(DIRECTIONS FOR THIS TASK): Transcribe, word for word and without additions, each line below from the one containing "by flood, |" through the one containing "occupancy of the |", both ends included.

(EXTRACTED RECORDS):
== == ==
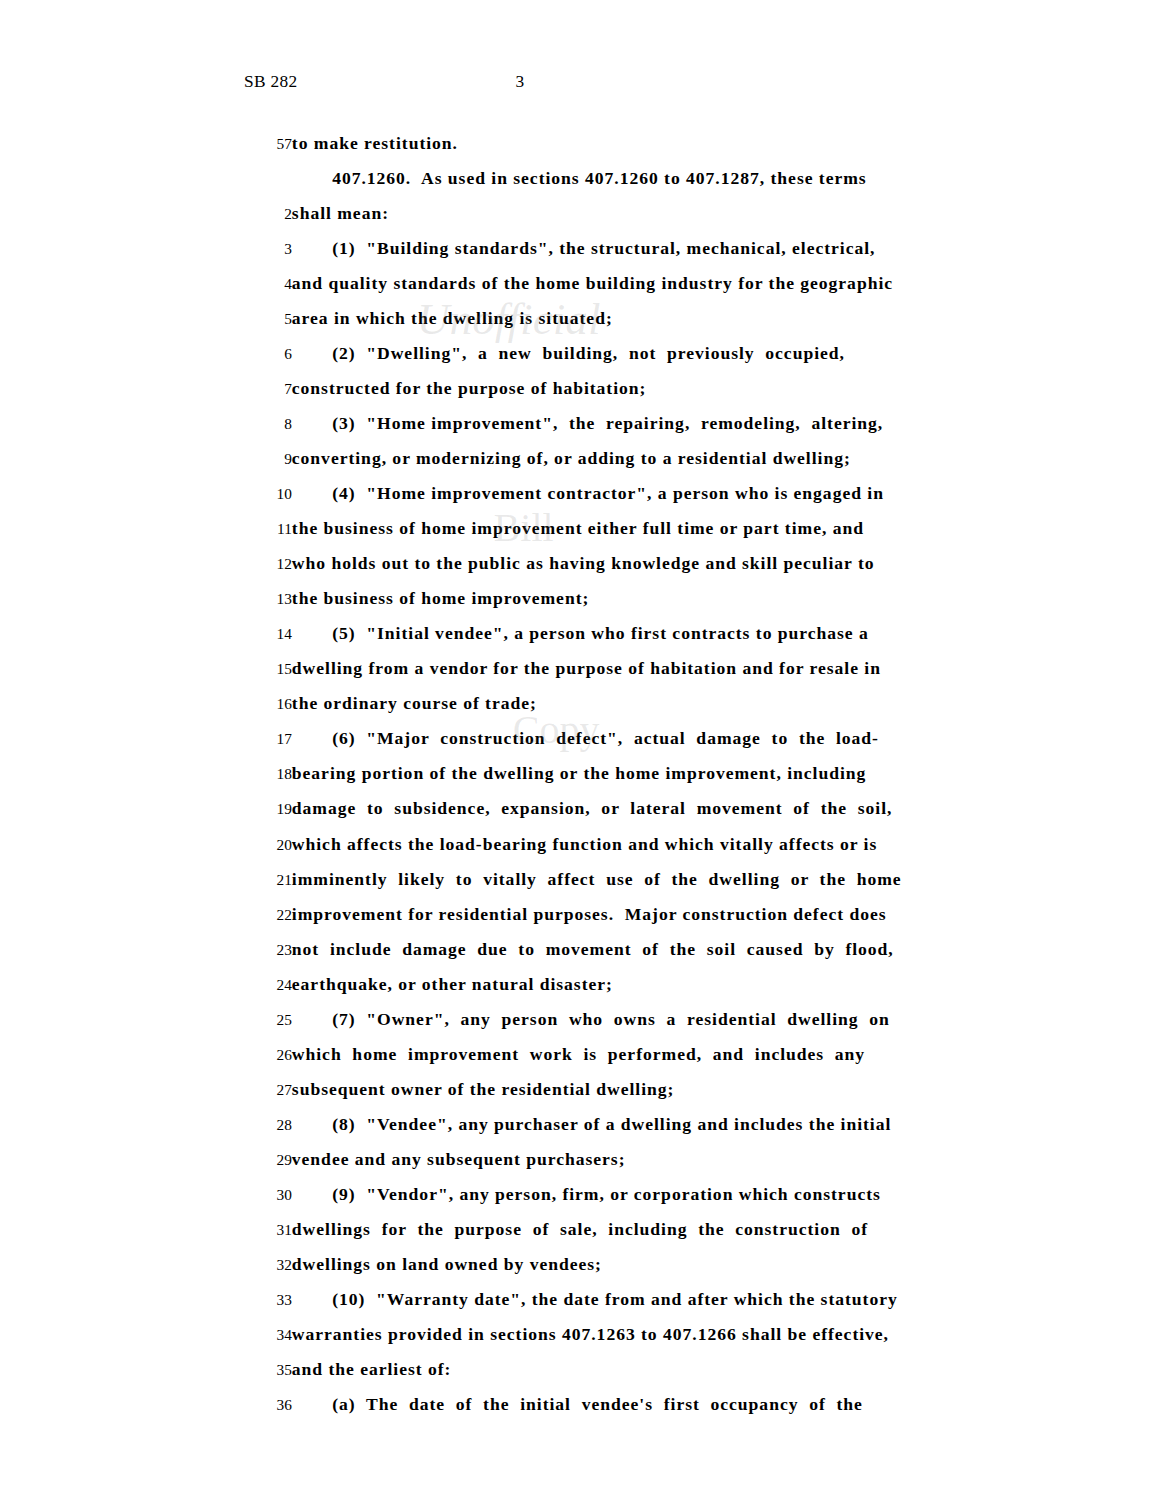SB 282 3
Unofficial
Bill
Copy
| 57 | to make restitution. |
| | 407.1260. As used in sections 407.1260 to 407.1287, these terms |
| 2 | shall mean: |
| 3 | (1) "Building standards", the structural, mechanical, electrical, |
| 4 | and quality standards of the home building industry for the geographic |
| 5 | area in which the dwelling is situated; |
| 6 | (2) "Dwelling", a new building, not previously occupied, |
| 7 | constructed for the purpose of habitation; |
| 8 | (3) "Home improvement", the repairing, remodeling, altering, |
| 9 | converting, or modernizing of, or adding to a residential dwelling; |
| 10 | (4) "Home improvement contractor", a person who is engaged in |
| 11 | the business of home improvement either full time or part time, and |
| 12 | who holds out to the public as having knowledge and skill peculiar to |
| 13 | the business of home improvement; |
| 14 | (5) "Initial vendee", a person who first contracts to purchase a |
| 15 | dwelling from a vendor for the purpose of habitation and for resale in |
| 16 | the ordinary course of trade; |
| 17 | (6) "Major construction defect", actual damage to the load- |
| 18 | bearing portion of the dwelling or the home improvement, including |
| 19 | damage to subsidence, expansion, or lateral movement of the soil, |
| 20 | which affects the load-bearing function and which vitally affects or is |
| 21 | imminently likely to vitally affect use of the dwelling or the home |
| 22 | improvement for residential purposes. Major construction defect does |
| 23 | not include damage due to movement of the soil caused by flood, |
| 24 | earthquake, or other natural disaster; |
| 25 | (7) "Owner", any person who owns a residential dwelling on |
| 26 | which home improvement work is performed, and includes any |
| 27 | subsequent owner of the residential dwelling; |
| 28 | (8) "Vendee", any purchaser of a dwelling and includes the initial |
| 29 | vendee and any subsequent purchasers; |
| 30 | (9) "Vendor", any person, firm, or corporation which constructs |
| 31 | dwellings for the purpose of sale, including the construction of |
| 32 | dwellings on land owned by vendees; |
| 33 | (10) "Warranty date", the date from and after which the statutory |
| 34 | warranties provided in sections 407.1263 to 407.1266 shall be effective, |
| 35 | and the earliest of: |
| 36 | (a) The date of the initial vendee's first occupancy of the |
== == ==
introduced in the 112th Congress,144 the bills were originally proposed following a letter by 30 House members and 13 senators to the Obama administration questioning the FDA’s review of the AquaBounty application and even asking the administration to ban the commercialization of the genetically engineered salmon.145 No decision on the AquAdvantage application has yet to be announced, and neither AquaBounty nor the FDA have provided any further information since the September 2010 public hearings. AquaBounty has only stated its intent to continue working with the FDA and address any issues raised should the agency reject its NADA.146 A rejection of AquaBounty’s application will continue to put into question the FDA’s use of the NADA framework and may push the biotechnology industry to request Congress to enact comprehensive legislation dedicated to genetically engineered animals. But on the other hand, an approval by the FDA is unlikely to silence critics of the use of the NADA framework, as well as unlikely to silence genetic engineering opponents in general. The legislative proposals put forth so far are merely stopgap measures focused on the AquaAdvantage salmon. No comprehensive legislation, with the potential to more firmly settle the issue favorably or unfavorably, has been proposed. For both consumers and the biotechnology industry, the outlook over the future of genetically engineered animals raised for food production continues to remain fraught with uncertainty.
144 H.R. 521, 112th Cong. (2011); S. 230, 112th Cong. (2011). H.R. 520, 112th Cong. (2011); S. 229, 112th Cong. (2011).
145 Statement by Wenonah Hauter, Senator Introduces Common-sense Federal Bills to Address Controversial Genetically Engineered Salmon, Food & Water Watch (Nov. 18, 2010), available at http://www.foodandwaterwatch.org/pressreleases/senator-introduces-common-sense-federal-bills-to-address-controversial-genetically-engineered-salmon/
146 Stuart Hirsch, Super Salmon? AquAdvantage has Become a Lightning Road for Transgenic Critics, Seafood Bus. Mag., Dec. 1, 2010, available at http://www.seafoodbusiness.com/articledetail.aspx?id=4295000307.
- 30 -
== == ==
(PROBLEM SOLUTION):
| 23 | not include damage due to movement of the soil caused by flood, |
| 24 | earthquake, or other natural disaster; |
| 25 | (7) "Owner", any person who owns a residential dwelling on |
| 26 | which home improvement work is performed, and includes any |
| 27 | subsequent owner of the residential dwelling; |
| 28 | (8) "Vendee", any purchaser of a dwelling and includes the initial |
| 29 | vendee and any subsequent purchasers; |
| 30 | (9) "Vendor", any person, firm, or corporation which constructs |
| 31 | dwellings for the purpose of sale, including the construction of |
| 32 | dwellings on land owned by vendees; |
| 33 | (10) "Warranty date", the date from and after which the statutory |
| 34 | warranties provided in sections 407.1263 to 407.1266 shall be effective, |
| 35 | and the earliest of: |
| 36 | (a) The date of the initial vendee's first occupancy of the |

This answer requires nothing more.